During the Hertz Foundation’s 2020 Summer Workshop, Hertz Fellows came together to shed light on the effects of COVID-19 on the nation's healthcare system and discuss new solutions that could offer some relief amid the throes of the global pandemic.
Dozens of Hertz Fellows shifted their work back in March to focus on solutions to COVID-19, inspired by their moral commitment to work for the nation’s defense in times of national emergency.
Elizabeth Stephens, an assistant professor of surgery at the Mayo Clinic and a congenital cardiac surgeon, discussed the direct impacts of COVID-19 on doctors, patients, and surgeries in the U.S., noting reuse of inadequate personal protective equipment, doctor suicides, and patient deaths due to surgery delays, among many other challenges.
Cheri Ackerman, CEO of Concerto Biosciences, and Cameron Myhrvold, a postdoctoral fellow at the Broad Institute, shared CARMEN-Cas13, a new technology that offers high-throughput molecular testing that could provide 4500 test results for a suite of viruses in a matter of minutes, helping to alleviate the glut in testing result delays.
Potential Impact of Contact Tracing Apps
The use of contact tracing apps was a large theme during the summer workshop. Smartphone contact tracing apps track the proximity of the user to others, signaling an alert to all affected users when another confirms positive for infection.

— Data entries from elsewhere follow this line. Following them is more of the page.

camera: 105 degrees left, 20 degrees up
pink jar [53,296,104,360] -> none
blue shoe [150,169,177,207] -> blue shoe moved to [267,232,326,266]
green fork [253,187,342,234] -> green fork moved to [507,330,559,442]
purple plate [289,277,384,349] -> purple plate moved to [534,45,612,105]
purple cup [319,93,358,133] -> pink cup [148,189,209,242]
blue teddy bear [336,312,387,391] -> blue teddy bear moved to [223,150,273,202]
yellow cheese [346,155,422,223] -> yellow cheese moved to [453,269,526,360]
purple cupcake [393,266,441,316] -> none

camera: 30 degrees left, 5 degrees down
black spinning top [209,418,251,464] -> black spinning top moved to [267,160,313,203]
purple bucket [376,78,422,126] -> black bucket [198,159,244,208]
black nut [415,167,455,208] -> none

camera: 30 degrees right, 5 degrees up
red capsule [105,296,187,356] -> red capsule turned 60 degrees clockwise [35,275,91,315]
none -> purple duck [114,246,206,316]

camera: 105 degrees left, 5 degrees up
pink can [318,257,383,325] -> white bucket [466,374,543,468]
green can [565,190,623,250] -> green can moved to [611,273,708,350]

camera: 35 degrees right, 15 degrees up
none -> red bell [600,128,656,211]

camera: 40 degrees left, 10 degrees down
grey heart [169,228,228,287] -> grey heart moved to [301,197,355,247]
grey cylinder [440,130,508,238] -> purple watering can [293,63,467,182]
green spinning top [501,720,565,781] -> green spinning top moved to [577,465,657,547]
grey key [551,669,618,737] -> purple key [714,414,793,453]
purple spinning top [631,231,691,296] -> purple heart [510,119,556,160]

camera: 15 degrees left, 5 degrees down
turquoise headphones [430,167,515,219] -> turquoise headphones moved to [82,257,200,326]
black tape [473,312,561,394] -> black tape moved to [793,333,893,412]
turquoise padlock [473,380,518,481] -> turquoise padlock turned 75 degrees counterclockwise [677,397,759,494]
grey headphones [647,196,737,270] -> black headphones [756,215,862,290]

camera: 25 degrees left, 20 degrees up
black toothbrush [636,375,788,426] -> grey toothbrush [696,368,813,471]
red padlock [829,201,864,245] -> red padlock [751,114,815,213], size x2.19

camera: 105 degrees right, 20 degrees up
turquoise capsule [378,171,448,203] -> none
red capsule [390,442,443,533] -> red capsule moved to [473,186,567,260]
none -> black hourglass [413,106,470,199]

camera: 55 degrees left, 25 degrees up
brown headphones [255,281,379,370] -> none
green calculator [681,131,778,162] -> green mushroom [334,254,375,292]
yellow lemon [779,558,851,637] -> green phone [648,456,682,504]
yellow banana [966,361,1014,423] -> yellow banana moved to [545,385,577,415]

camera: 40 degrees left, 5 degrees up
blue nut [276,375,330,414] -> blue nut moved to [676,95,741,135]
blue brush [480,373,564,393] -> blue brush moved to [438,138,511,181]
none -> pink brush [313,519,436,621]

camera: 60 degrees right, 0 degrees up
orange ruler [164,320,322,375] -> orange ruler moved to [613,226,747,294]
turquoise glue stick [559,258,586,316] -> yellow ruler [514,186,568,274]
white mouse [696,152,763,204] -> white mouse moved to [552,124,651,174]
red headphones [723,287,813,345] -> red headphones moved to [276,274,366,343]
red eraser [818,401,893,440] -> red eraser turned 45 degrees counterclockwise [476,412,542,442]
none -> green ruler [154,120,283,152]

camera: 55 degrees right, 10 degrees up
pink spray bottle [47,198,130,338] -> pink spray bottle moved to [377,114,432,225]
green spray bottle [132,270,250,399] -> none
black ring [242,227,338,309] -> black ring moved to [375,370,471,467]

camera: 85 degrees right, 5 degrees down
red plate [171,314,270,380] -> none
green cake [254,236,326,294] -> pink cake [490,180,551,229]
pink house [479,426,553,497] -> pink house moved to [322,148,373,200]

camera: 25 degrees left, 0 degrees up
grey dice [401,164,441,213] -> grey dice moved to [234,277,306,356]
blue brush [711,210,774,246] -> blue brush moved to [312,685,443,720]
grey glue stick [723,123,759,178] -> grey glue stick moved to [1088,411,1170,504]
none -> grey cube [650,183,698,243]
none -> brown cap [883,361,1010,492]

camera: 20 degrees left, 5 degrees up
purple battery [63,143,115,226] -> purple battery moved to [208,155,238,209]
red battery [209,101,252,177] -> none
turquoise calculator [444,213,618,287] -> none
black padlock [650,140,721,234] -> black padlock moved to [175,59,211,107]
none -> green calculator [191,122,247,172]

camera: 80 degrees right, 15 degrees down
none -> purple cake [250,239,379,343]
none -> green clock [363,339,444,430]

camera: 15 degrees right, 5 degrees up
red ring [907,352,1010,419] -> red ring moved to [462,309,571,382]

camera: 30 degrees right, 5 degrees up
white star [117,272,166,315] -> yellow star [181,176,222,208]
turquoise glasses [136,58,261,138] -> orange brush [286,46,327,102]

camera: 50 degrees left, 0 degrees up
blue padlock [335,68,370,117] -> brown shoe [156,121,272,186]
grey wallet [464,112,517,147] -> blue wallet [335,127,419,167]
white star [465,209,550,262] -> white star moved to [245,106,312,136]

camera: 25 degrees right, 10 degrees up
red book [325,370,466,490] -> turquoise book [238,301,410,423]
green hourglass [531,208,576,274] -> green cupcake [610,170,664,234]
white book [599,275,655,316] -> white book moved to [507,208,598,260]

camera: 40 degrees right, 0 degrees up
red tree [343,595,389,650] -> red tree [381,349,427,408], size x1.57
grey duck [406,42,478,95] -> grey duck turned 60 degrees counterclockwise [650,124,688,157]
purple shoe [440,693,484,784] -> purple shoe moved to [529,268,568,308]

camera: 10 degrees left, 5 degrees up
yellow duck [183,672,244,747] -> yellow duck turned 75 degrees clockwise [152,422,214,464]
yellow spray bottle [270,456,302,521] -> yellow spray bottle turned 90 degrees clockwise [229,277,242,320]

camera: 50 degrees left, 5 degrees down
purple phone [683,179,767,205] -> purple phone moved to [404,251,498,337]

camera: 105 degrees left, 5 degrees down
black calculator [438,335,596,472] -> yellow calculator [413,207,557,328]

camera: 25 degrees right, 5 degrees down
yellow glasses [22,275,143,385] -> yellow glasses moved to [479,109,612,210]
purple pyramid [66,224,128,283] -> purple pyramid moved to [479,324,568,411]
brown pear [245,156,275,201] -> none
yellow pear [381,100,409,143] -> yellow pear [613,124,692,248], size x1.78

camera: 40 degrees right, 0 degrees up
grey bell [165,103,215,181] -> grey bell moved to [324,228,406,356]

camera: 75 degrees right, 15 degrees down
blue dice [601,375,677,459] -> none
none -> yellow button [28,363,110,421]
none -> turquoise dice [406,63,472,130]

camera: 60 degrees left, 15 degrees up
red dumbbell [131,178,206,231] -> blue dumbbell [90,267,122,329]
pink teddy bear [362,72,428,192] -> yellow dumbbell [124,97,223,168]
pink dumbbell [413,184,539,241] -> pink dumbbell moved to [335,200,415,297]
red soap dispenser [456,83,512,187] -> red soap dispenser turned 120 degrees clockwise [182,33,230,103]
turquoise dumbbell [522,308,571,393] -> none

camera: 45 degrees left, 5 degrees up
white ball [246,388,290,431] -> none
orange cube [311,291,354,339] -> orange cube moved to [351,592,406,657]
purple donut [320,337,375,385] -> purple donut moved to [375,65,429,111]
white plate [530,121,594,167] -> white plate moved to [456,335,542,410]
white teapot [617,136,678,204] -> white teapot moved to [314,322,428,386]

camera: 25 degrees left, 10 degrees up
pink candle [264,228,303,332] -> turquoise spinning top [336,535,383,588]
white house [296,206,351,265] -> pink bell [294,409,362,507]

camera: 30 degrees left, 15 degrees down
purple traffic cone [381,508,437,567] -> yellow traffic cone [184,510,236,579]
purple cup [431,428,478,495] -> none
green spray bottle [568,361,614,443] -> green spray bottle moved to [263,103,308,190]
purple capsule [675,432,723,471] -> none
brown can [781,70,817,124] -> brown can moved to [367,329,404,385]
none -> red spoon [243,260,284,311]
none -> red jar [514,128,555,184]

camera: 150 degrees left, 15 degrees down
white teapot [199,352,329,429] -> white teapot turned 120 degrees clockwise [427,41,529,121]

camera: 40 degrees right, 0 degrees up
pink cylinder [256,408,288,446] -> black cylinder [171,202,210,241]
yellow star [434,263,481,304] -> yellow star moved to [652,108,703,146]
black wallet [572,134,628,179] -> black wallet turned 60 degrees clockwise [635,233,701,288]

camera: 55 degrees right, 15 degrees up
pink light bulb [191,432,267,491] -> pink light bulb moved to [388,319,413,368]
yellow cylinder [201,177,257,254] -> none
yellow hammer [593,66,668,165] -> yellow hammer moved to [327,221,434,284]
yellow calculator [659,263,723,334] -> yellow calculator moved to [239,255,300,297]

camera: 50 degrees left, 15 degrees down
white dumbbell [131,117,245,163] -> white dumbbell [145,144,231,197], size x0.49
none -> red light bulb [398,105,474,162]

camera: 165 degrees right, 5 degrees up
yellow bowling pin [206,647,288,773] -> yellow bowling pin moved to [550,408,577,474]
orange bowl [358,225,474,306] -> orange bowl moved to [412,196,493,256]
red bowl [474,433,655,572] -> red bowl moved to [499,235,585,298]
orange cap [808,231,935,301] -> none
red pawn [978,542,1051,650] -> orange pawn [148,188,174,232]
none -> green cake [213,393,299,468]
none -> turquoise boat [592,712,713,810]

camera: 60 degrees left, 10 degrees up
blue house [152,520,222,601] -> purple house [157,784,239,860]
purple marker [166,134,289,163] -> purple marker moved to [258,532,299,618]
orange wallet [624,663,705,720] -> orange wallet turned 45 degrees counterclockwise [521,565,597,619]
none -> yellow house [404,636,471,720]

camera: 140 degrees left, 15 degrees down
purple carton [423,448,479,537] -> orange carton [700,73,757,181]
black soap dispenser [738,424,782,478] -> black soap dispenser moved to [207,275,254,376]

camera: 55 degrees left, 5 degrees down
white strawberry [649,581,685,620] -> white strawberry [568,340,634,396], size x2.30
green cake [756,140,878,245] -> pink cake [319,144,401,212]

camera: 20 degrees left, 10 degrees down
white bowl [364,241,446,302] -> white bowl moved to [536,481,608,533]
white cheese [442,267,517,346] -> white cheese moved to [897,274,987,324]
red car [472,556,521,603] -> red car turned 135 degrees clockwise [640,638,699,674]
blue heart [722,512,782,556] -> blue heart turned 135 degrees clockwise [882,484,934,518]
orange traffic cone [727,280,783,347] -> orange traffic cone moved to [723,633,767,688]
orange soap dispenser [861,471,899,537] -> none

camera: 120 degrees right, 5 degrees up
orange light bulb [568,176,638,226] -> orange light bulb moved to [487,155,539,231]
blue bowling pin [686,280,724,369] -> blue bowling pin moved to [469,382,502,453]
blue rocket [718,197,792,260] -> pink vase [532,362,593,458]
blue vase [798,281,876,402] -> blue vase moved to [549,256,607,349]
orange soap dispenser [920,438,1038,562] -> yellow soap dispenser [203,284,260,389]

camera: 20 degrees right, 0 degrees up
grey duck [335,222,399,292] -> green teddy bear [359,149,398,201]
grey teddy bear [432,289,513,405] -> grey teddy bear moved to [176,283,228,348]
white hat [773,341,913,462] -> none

However, for these apps to have an impact on reducing the spread of COVID-19 in North America, it requires wide adoption of their use by the public.
At the close of the workshop, a panel of Hertz Fellows weighed in with possible solutions to the user adoption problem for contact tracing apps, noting that adoption by universities could help fight the spread of the virus as students return to campuses across the nation this fall. The panel members also presented the results of their work on COVID-19 from over the last few months.
Panel members and presenters at the workshop included:
- William Allen, a junior fellow at Harvard University, presented on how he used survey data of COVID-19 symptoms and behaviors to map patterns useful for predicting the spread of the virus to overcome the limitations of molecular testing through machine learning techniques. Self-reported user data through the HowWeFeel app revealed that the loss of taste or smell was highly indicative of COVID-19, while symptoms or exposure in the household were highly predictive of infection. This anonymous, self-reported user data could assist public health departments in prioritizing limited testing resources.
- Kevin Esvelt, an assistant professor at Massachusetts Institute of Technology, who worked on developing technologies to discourage face-touching, is modeling the benefits of bi-directional contact tracing with the potential to double the effectiveness of current contact tracing protocols. Bi-directional contact tracing is an approach to identify not only the people who were exposed to a virus by one infected individual, but to also identify the source individual of the exposure and isolate possible “superspreaders.”
- Jacob Steinhardt, an assistant professor of statistics at Berkeley, presented on parameters in modeling useful for predicting household transmission and estimating hospital demand.
- William Yu, an assistant professor of mathematics at the University of Toronto, was involved in a large consortium for the launching of the COVI contact tracing app in Canada that uses machine learning techniques to signal partial warning alerts to users to begin self-isolating, based on their risk for infection from their social network. The app could help to alleviate strain on healthcare systems.
One key takeaway from the panel is that user adoption of contact tracing apps will likely remain limited unless the software is built into the operating system of smartphones. All panelists agreed that if universities adopt policies that encourage contact tracing app use, these apps could gain further traction in North America and help reduce possible infections of COVID-19.